More Inconsistent Patterns

As covered in the past couple of weeks, polling around the country is consistently showing former President Donald Trump leading in a state with a Senate race, yet the Democratic candidate is simultaneously ahead.

Other new data complicates the political situation even further. The aforementioned situation is occurring in Arizona, Nevada, Pennsylvania, and Wisconsin. The fall-off pattern is also present in Montana and Texas, but the Trump lead is so large in those states that the Republican Senate candidate is still positioned to win even though lagging behind the Trump performance. In the Michigan open race, though the likely Republican nominee, former Congressman Mike Rogers*, slightly trails Democratic Rep. Elissa Slotkin (D-Lansing), the presumed Democratic Senate nominee, his standing is close to Mr. Trump’s number.

Yesterday, several pollsters released their generic vote numbers, meaning the responses given to questions that probe the party label as opposed to an individual candidate’s name. 

According to a CNN report, their own poll, the Wall Street Journal, and Monmouth University are all showing national generic responses that favor the Republicans, by 2 (CNN) and 3 (WSJ and Monmouth) percentage points. The July 1-2 Cygnal poll sees the national Republican edge at 4 percentage points. Emerson College, in their July 7-8 national survey, projects the Democrats slipping past the GOP by one percentage point. Typically, the Democrats universally lead on this question. Yet, while most of the recent generic results are consistent with Trump’s standing nationally and in most states, the Senate candidates continue to lag.
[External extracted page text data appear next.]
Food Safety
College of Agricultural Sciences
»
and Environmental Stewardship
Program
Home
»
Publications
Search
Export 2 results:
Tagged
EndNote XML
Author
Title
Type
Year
Again, we see this familiar pattern present in the most recent Wisconsin survey. A Republican polling firm and a Democratic survey research operation again combined efforts to conduct a Badger State poll for the AARP organization (Fabrizio Ward & Impact Research; 6/28-7/2; 1,052 WI likely voters; live interview & text). They found former President Donald Trump leading President Biden by a 44-38% margin. When moving to the Senate race, however, it is the Democratic candidate, incumbent Sen. Tammy Baldwin, who leads by a similar margin from the same sampling universe, 50-45%.

This pattern of Trump running well ahead of the Republican Senate candidate, while the latter also generally falls behind the most recent generic results, is a GOP problem. The explanation could be as simple as voters being more familiar with the incumbent Democrat, or potentially the participants are deliberately splitting their ticket to, in their minds, prevent Mr. Trump from having too much power. 

Earlier, most of the Republican Senate message ads – and those from outside conservative Super PACs – attempted to tie the Democratic opponent, particularly if they are incumbents, directly to President Biden. This approach, which was not particularly successful for them in the 2022 midterm elections, does not appear to be hitting home to the degree that the GOP strategists need in order to develop a definitive Senate majority. 

Recently, the approach may be changing. Instead of tying the Democratic incumbent to their full support of President Joe Biden, the ad messages are now laying the blame for high prices, the border, and the tense situations overseas directly on the Senator and doesn’t make his or her Biden association the key message driver. We will see if their Senate numbers improve once this approach further develops.

With a virtually assured conversion win in West Virginia, the Republican worst case scenario is a 50-50 Senate deadlock. Should Tim Sheehy successfully unseat Sen. Jon Tester (D-MT) by taking advantage of an overwhelming GOP turnout in Big Sky country, the Republicans would secure an outright majority irrespective of how the presidential campaign ends. To better protect such a majority in future elections, the GOP would need to win at least two more seats this year.

For Republicans to maximize their opportunities on a promising national Senate map, they must secure multiple conversion seats in order to protect themselves against favorable Democratic maps in the 2026 and 2028 election cycles. To achieve such a goal, the new message themes need to begin showing definitive results.